Copy the editorial on AI-powered anomaly detection below, everything from "In almost all" down to "devices and applications.".

• **Text excerpt**
======

Editorial

AI-Powered Anomaly Detection

Next-Level Response and Customer Satisfaction: AI-powered anomaly detection reduces response times and increases quality

Mikko Puuskari - Head of Automation, Elisa Polystar

Mikko Puuskari, Head of Automation at Elisa Polystar

November 28, 2022

In almost all mobile network markets, device penetration has already reached saturation point – pretty much everybody already has a cellphone. In many countries, the same is also true for smartphones. This means that retaining customers is vital to maintain or increase profits, and the best way to retain customers is to provide them with the best possible experience.

Therefore, it is essential that mobile operators can respond rapidly to issues, ideally resolving them before they degrade the customer’s experience. This is increasingly difficult to do in today’s mobile environments, which are becoming ever-more complex and are required to support ever-growing numbers of devices and applications.

However, recent advances in artificial intelligence (AI) and machine learning (ML) are making it possible to continuously monitor networks for performance-related issues and detect problems before they affect the customer experience. ML-enhanced anomaly detection in mobile networks is a vital tool for mobile operators in their fight to keep customers and win new ones.

======

• **Data section**
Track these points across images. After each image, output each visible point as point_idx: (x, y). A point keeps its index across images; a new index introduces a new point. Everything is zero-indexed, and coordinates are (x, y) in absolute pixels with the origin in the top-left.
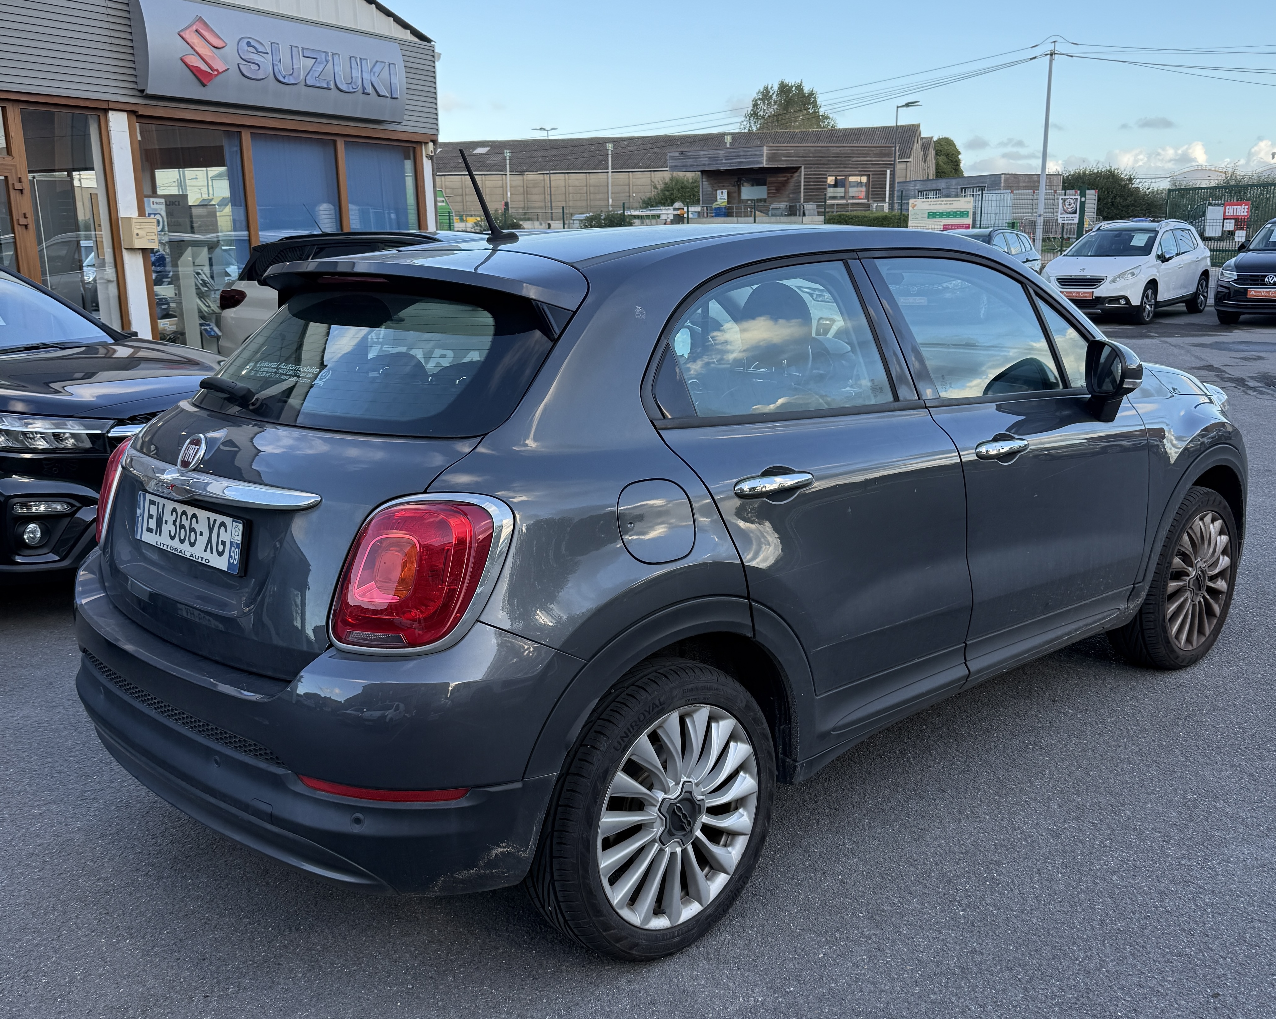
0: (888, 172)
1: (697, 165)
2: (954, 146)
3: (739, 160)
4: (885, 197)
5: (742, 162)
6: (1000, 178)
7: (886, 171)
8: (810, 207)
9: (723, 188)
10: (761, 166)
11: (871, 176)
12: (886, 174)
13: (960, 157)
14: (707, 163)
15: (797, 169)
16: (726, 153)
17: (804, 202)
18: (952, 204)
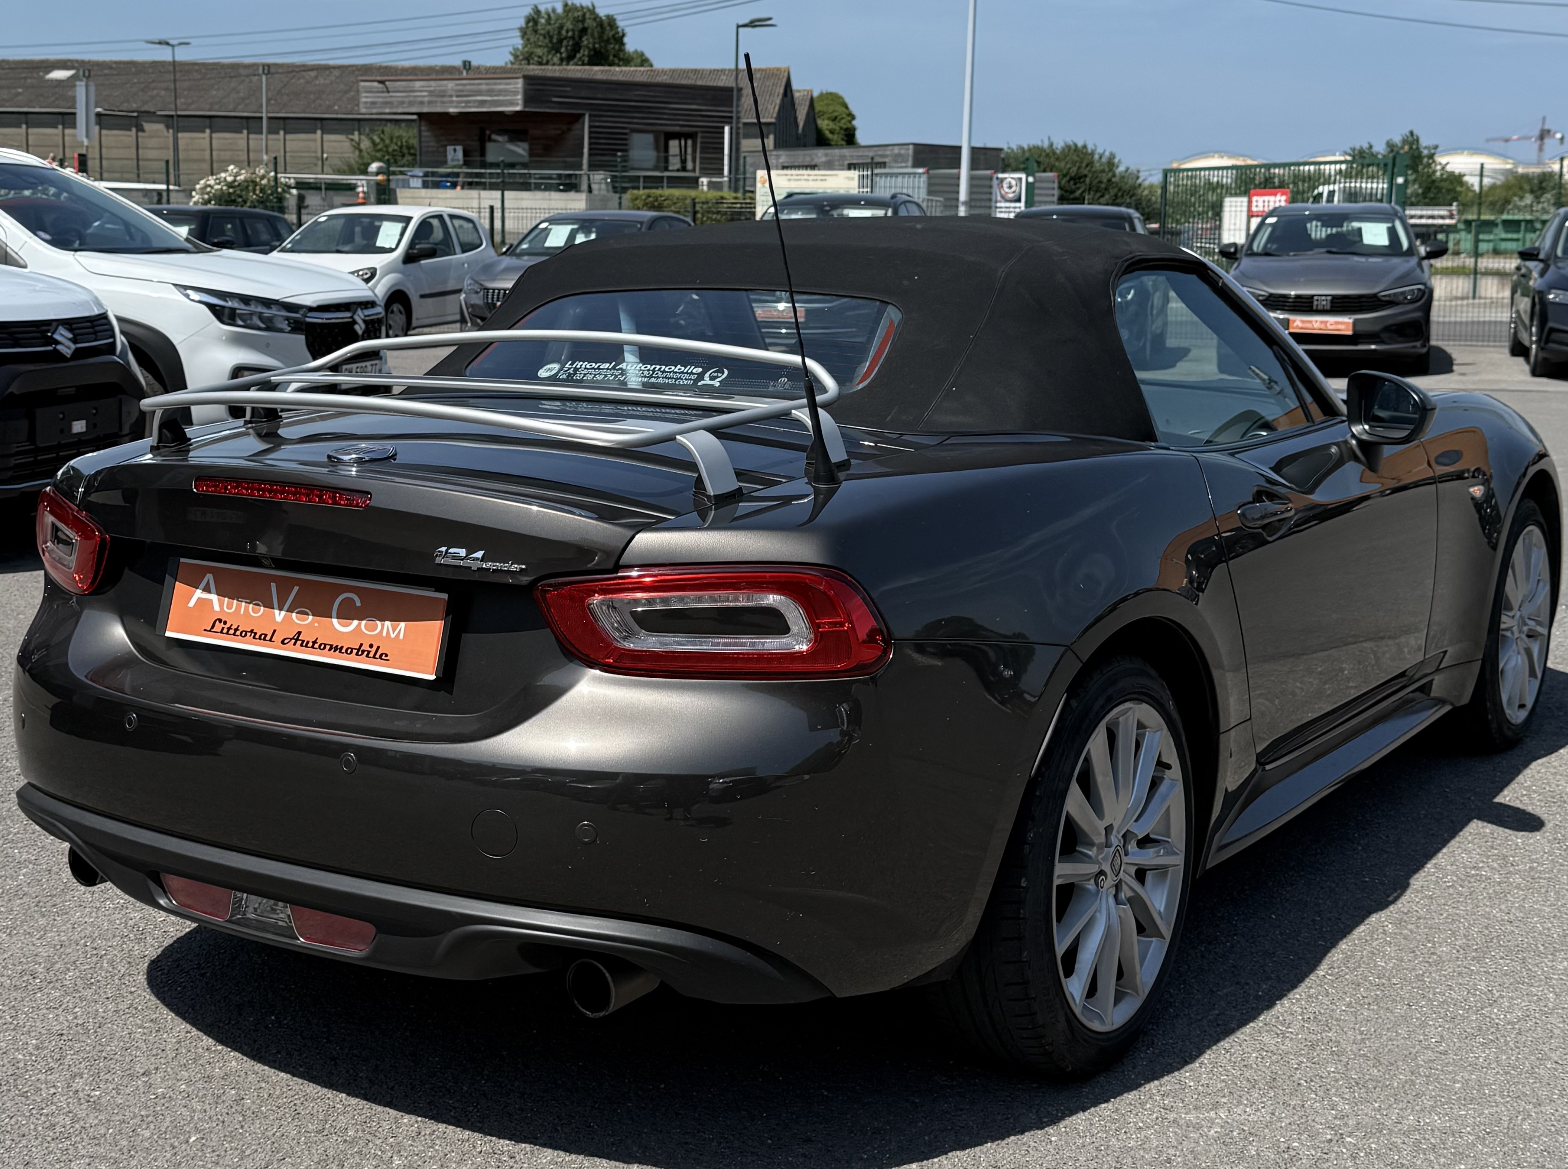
0: (727, 129)
1: (411, 104)
2: (846, 106)
3: (479, 98)
4: (723, 169)
5: (485, 102)
6: (908, 149)
7: (723, 128)
8: (600, 179)
9: (455, 142)
10: (518, 108)
11: (699, 135)
12: (723, 133)
13: (854, 123)
14: (426, 99)
15: (579, 117)
16: (457, 85)
17: (589, 170)
18: (826, 180)
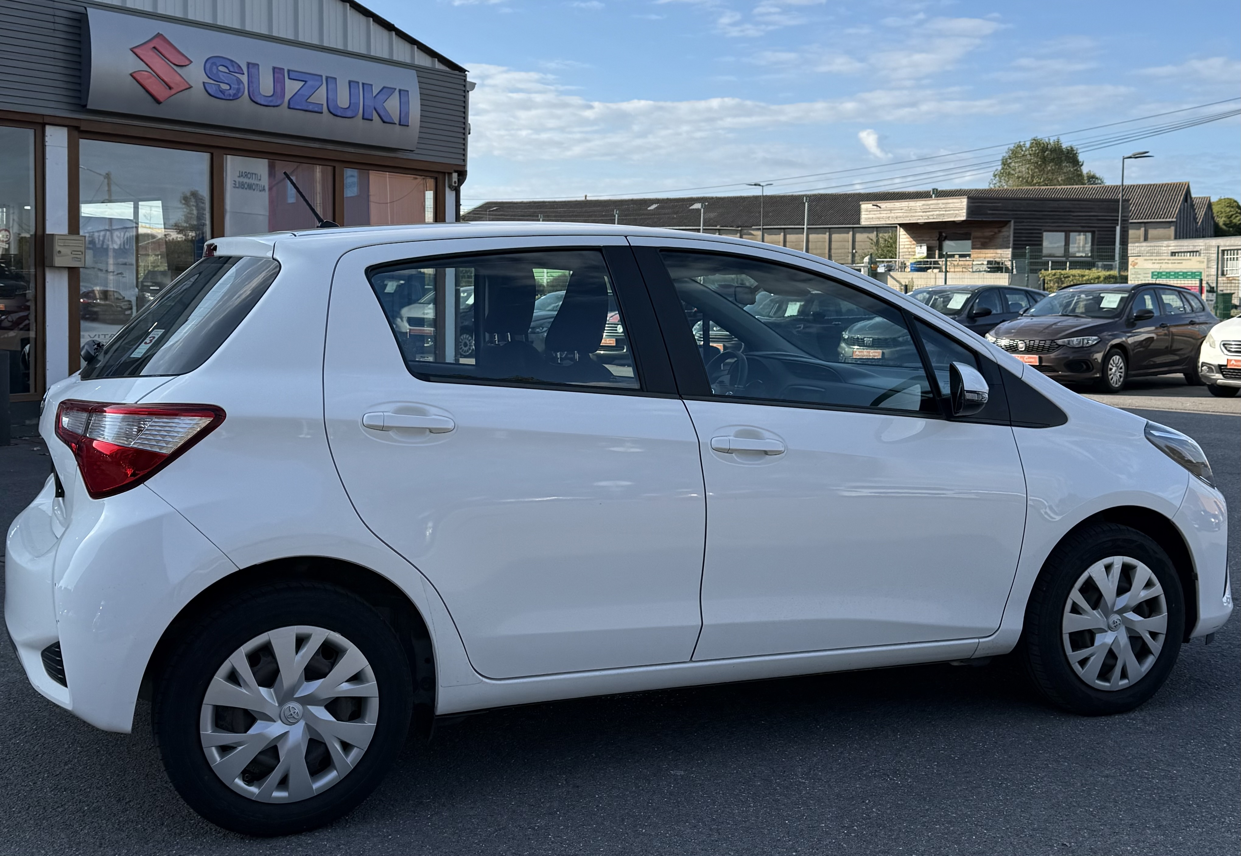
0: (1118, 226)
1: (894, 218)
4: (1114, 256)
5: (942, 215)
7: (1115, 227)
9: (922, 241)
10: (963, 218)
11: (1097, 233)
12: (1115, 231)
14: (903, 214)
15: (1006, 223)
16: (924, 205)
18: (1182, 263)
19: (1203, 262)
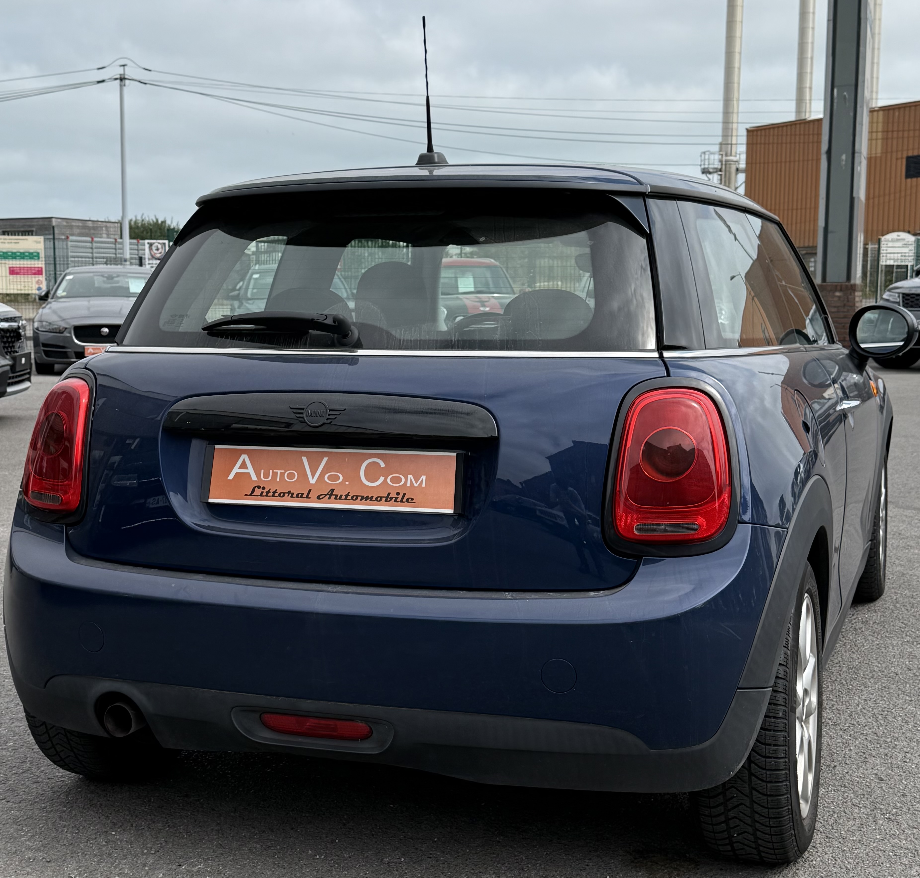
6: (52, 222)
18: (18, 243)
19: (39, 242)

======

• **Answer to this task**
In almost all mobile network markets, device penetration has already reached saturation point – pretty much everybody already has a cellphone. In many countries, the same is also true for smartphones. This means that retaining customers is vital to maintain or increase profits, and the best way to retain customers is to provide them with the best possible experience.

Therefore, it is essential that mobile operators can respond rapidly to issues, ideally resolving them before they degrade the customer’s experience. This is increasingly difficult to do in today’s mobile environments, which are becoming ever-more complex and are required to support ever-growing numbers of devices and applications.